*Task directions*
Please reproduce all of the listing below exactly and drop its images.

*Source material*

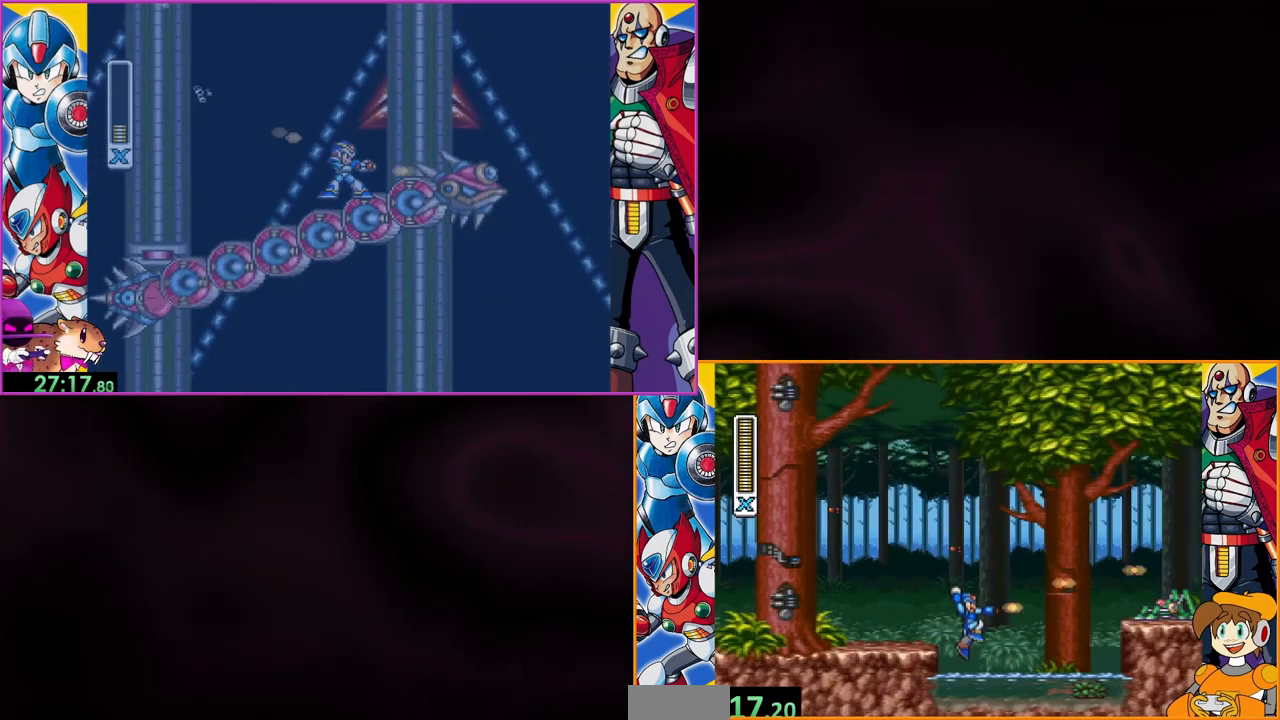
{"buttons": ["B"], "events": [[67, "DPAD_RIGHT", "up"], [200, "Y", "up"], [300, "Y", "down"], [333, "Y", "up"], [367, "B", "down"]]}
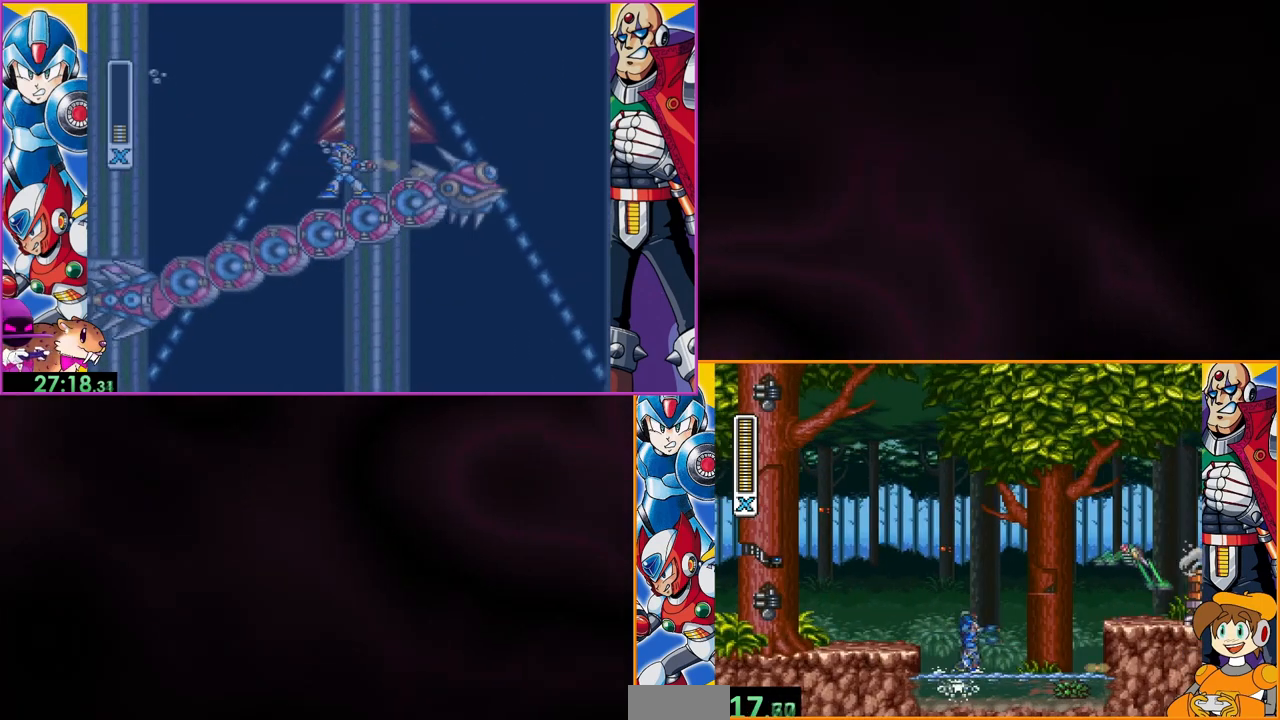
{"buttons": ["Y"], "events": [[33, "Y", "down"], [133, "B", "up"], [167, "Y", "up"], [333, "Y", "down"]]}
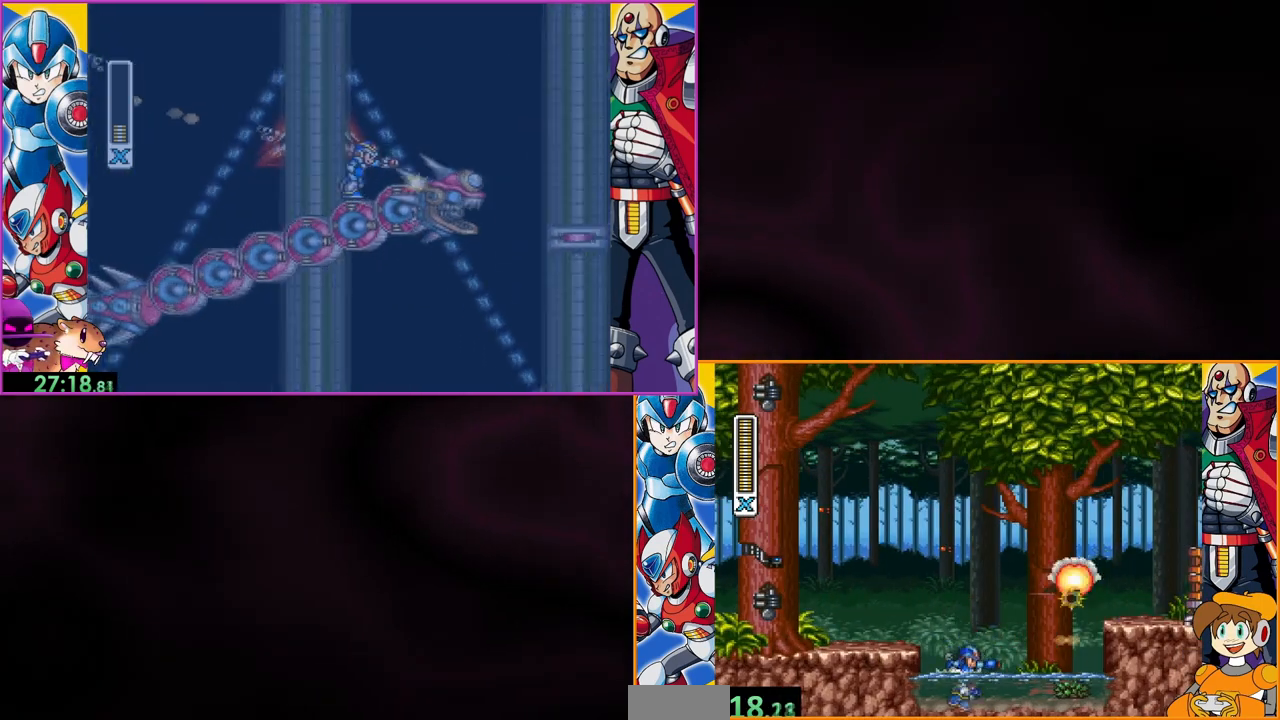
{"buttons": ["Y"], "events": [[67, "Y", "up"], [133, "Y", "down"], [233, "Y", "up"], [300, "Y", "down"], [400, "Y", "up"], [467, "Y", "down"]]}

*Response below*
{"buttons": ["B"], "events": [[67, "DPAD_RIGHT", "up"], [200, "Y", "up"], [300, "Y", "down"], [333, "Y", "up"], [367, "B", "down"]]}
{"buttons": ["Y"], "events": [[33, "Y", "down"], [133, "B", "up"], [167, "Y", "up"], [333, "Y", "down"]]}
{"buttons": ["Y"], "events": [[67, "Y", "up"], [133, "Y", "down"], [233, "Y", "up"], [300, "Y", "down"], [400, "Y", "up"], [467, "Y", "down"]]}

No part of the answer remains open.